The government that replaced the Diem regime was a revolutionary council headed by Brigadier General Duong Van Minh. A series of other coups followed, and in the 18 months after Diem's overthrow South Vietnam had ten different governments. None of these proved capable of dealing effectively with the country's military situation. A military council under General Nguyen Van Thieu and General Nguyen Cao Ky was finally created in 1965, and it restored basic political order. Later, in September 1967, elections were held and Thieu became president of South Vietnam.

 

Deepening U.S. Involvement

Unlike conventional wars, the war in Vietnam had no defined front lines. Much of it consisted of hit-and-run attacks, with the guerrillas striking at government outposts and retreating into the jungle. In the early 1960s some North Vietnamese troops, however, began to infiltrate into South Vietnam to help the Vietcong, and supplies sent to Hanoi from the USSR and China were sent south down the so-called Ho Chi Minh Trail. The war began to escalate in the first week of August 1964, when North Vietnamese torpedo boats were reported to have attacked two U.S. destroyers in the Gulf of Tonkin. Acting on the resolution passed on August 7 by the U.S. Senate (the so-called Tonkin Gulf Resolution), authorising increased military involvement, President Lyndon B. Johnson ordered jets to South Vietnam and the retaliatory bombing of military targets in North Vietnam. From 1964 to 1968 General William C. Westmoreland was commander of U.S. forces in South Vietnam; General Creighton Abrams replaced him in 1968.

 

In February 1965, U.S. planes began regular bombing raids over North Vietnam. A halt was ordered in May in the hope of initiating peace talks, but when North Vietnam rejected all negotiations, the bombings were resumed. In the meantime, the U.S. continued to build up its troop strength in South Vietnam. On March 6, 1965, a brigade of American marines landed at Dà Nang, south of the demilitarised zone (DMZ) that had originally been set up at the time of partition. The marines, the first U.S. combat ground-force units to serve in the country, brought the number in the U.S. military forces in Vietnam to some 27,000. By year's end American combat strength was nearly 200,000.

────────────────

== EXERCISE PROMPT ==
Render this sentence from the Vietnam War passage in Spanish: "Unlike conventional wars, the war in Vietnam had no defined front lines."

(Dataset items)
────────────────

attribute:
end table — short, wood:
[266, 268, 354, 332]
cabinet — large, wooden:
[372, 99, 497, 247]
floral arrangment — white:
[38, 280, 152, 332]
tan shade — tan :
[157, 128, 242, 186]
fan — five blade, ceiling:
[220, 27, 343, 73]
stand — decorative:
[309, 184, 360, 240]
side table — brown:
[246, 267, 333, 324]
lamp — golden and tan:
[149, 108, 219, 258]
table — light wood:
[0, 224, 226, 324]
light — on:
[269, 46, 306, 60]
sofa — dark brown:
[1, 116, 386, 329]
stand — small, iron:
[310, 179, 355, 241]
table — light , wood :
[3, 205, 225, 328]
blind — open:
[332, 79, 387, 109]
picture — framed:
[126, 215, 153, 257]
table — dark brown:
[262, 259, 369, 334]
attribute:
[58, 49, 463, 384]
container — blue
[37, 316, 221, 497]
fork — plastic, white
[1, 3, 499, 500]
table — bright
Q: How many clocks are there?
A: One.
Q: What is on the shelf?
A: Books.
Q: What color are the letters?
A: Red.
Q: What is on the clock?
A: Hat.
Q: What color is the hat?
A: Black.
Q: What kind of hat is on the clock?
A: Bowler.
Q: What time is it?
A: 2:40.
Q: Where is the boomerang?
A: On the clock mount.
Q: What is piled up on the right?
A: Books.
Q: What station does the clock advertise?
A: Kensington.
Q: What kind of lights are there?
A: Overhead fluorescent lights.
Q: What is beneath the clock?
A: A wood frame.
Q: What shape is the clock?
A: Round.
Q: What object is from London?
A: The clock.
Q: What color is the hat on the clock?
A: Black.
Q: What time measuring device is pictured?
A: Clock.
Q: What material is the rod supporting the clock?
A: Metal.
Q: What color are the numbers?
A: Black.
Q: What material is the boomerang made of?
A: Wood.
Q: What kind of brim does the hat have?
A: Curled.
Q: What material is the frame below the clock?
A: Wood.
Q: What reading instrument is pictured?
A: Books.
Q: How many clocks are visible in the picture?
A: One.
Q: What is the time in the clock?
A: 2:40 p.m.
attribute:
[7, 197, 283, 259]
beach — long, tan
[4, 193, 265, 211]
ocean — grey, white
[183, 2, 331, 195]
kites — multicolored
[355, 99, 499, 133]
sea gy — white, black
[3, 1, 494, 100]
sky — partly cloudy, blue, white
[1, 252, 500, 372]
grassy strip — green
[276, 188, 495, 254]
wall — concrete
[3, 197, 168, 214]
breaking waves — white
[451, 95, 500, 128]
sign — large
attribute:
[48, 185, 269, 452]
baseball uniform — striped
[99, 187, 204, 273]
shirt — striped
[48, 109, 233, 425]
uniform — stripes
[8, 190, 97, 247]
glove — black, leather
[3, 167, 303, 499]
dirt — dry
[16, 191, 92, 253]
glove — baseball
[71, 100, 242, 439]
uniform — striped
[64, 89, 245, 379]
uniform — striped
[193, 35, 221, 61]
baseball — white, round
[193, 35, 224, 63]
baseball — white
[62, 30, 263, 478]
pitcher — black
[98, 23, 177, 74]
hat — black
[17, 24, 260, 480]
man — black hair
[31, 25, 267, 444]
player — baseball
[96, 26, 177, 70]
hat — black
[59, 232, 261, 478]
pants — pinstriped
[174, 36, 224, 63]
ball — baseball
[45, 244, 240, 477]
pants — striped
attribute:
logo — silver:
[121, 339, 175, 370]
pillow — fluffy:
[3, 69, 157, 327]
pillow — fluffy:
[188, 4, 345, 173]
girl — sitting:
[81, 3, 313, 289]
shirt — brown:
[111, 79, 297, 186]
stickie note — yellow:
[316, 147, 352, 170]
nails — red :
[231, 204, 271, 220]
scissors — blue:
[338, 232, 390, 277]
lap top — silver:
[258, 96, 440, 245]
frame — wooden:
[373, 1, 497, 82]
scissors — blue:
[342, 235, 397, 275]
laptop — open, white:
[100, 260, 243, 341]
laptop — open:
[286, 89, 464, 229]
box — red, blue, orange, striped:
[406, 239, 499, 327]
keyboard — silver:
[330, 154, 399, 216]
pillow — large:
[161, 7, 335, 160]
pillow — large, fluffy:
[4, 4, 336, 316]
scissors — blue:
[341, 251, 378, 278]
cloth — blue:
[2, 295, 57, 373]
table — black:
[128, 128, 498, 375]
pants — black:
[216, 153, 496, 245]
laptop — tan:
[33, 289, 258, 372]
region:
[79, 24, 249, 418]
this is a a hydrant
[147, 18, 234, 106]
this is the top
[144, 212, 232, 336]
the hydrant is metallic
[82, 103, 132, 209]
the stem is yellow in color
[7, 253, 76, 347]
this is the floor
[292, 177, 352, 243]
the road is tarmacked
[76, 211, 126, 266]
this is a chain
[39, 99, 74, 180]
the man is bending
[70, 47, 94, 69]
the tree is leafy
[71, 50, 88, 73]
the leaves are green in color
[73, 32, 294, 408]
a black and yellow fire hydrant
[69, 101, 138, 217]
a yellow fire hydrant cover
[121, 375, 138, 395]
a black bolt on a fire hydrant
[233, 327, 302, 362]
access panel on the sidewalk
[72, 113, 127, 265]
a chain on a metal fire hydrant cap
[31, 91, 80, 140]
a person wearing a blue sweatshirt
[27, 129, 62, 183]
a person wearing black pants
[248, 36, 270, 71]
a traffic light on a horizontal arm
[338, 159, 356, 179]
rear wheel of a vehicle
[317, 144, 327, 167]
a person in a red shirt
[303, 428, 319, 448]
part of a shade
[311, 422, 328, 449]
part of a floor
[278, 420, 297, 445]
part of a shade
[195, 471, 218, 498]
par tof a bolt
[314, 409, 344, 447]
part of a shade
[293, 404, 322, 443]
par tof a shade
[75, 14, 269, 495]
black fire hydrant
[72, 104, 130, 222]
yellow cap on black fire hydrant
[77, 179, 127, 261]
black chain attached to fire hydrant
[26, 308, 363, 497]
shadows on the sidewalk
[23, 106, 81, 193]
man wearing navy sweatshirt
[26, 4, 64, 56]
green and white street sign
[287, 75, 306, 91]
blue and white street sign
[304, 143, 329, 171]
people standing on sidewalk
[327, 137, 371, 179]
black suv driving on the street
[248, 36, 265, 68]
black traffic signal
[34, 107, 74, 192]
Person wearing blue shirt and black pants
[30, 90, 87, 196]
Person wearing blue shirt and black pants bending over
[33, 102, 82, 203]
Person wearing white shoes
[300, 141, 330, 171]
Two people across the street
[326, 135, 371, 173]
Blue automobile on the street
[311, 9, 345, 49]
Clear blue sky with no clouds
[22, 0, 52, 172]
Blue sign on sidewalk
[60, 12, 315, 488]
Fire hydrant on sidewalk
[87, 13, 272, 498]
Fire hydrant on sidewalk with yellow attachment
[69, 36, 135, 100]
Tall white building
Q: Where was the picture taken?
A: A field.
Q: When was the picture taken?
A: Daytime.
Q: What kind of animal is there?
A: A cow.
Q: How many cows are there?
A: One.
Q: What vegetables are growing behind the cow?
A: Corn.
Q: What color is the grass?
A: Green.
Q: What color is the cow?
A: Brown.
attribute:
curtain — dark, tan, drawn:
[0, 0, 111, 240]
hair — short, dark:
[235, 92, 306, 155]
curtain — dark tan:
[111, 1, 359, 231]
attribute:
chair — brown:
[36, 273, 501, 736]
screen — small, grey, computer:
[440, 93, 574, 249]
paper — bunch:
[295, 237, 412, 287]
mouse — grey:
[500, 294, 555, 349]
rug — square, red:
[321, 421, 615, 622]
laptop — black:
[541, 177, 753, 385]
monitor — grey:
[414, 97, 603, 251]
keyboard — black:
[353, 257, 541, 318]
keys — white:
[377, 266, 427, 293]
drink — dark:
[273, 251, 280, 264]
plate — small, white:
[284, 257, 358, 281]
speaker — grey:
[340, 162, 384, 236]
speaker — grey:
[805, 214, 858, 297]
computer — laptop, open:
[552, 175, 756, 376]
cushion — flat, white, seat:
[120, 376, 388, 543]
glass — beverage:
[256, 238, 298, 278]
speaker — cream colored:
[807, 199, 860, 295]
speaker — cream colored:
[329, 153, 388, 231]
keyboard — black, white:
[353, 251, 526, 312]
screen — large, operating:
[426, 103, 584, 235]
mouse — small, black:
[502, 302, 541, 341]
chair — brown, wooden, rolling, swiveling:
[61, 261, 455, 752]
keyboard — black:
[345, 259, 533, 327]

────────────────

== WRITTEN RESPONSE ==
A diferencia de las guerras convencionales, la guerra de Vietnam no tenía líneas de frente definidas.